Required task →
Output every line from the one containing "scientific name: Ipomoea pes-caprae" down to the one containing "scientific name: Vicia sepium", both included, as a Markdown table with two columns, Index and Entry. Number each line in sequence and omit any blank lines.

Records supplied →
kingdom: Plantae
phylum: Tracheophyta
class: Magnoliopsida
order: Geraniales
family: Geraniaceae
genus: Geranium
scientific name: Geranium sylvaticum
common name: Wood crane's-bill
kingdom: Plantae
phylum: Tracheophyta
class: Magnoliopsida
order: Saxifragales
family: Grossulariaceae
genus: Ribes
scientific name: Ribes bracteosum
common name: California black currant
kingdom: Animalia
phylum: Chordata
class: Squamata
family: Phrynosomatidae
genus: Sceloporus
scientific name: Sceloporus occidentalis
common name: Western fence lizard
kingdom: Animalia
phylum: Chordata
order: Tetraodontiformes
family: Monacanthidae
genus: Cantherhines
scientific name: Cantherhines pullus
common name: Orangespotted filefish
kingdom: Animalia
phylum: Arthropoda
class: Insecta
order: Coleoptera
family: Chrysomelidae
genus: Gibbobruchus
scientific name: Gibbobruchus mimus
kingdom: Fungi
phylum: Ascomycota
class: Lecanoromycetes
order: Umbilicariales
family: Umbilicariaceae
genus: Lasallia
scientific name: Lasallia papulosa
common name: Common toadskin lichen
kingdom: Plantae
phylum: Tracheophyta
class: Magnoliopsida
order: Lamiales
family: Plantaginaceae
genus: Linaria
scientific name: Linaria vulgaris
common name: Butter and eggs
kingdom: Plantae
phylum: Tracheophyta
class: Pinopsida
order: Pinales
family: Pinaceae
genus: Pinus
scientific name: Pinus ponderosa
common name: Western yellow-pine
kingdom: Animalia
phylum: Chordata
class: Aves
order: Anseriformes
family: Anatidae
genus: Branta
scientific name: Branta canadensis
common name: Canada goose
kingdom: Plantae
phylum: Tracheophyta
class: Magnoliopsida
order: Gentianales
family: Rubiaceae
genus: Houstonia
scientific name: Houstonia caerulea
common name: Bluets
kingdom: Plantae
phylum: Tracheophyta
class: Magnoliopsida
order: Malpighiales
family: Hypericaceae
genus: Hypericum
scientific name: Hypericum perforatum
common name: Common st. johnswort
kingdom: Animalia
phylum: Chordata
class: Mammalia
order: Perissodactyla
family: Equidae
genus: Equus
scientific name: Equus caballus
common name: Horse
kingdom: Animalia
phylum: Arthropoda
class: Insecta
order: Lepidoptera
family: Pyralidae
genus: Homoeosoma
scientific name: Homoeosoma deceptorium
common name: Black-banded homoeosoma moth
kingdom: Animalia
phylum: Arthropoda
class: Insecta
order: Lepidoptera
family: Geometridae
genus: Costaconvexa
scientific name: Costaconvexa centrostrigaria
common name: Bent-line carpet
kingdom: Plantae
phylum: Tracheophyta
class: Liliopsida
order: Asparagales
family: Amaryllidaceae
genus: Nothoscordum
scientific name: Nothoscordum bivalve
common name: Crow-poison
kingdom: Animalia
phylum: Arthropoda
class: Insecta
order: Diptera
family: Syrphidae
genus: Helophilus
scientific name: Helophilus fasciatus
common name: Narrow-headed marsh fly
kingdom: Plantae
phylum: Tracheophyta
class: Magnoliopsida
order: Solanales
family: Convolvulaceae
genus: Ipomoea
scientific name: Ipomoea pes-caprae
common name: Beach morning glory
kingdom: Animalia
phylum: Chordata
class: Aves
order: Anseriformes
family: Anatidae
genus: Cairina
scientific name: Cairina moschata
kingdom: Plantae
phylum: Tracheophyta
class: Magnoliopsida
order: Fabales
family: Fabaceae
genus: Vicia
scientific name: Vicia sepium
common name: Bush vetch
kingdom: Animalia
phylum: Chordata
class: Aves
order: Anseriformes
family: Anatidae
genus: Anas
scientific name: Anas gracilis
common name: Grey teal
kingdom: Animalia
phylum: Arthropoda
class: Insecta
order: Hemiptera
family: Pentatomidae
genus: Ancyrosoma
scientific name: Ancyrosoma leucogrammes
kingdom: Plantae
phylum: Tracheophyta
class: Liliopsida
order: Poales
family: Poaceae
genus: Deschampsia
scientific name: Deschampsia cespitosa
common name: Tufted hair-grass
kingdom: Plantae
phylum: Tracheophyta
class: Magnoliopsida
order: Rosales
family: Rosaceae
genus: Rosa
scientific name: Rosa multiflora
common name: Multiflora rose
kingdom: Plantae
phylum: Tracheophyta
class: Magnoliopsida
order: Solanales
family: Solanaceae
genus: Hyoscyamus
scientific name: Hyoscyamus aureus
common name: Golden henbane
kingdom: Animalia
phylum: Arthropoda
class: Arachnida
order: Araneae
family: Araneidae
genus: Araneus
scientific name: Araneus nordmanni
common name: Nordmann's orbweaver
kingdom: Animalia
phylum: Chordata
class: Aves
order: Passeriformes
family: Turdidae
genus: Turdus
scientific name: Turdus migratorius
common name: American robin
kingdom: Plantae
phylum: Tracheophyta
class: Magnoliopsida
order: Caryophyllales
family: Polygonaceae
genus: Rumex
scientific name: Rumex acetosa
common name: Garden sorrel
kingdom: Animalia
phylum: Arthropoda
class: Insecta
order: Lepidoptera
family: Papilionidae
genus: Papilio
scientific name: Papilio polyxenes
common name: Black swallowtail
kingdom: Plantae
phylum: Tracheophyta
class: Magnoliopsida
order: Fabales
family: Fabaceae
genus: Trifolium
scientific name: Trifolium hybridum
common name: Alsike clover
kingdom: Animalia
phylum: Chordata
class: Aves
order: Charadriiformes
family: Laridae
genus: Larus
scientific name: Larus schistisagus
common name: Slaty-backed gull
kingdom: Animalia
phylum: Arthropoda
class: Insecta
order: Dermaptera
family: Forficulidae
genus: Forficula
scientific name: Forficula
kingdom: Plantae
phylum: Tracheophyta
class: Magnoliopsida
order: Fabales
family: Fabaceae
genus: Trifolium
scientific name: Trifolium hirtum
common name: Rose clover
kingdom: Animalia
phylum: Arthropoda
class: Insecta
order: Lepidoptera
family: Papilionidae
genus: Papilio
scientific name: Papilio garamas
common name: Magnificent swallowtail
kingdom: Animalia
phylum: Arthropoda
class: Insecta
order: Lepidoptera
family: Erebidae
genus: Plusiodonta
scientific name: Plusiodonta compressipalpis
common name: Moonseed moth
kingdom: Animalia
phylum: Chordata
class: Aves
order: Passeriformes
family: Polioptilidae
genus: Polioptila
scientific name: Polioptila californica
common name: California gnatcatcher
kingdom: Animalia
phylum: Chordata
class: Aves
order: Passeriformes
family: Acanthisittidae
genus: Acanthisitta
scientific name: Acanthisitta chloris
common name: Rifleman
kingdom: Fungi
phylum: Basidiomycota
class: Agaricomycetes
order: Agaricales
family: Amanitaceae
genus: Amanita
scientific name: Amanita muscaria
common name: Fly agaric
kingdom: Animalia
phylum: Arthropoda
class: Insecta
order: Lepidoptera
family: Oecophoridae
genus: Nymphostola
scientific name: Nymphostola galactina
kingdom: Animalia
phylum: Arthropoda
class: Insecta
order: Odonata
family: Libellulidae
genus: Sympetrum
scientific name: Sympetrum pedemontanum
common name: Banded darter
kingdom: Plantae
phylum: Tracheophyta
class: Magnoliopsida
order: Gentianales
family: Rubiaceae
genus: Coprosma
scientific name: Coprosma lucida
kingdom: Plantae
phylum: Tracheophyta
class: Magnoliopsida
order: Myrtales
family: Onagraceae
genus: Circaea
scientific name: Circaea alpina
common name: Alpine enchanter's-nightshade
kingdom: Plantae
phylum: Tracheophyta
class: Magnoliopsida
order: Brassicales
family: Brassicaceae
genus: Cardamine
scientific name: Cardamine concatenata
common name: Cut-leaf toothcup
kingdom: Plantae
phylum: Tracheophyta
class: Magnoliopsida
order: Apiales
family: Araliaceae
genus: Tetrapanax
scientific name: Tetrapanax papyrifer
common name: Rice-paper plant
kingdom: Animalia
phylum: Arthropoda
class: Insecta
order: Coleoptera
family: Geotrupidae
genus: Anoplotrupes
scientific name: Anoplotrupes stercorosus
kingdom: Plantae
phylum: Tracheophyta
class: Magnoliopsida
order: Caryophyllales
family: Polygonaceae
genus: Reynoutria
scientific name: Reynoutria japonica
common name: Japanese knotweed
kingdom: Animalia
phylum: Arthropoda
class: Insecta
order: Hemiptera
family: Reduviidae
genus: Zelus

Exercise solution →
| Index | Entry |
|---|---|
| 1 | scientific name: Ipomoea pes-caprae |
| 2 | common name: Beach morning glory |
| 3 | kingdom: Animalia |
| 4 | phylum: Chordata |
| 5 | class: Aves |
| 6 | order: Anseriformes |
| 7 | family: Anatidae |
| 8 | genus: Cairina |
| 9 | scientific name: Cairina moschata |
| 10 | kingdom: Plantae |
| 11 | phylum: Tracheophyta |
| 12 | class: Magnoliopsida |
| 13 | order: Fabales |
| 14 | family: Fabaceae |
| 15 | genus: Vicia |
| 16 | scientific name: Vicia sepium |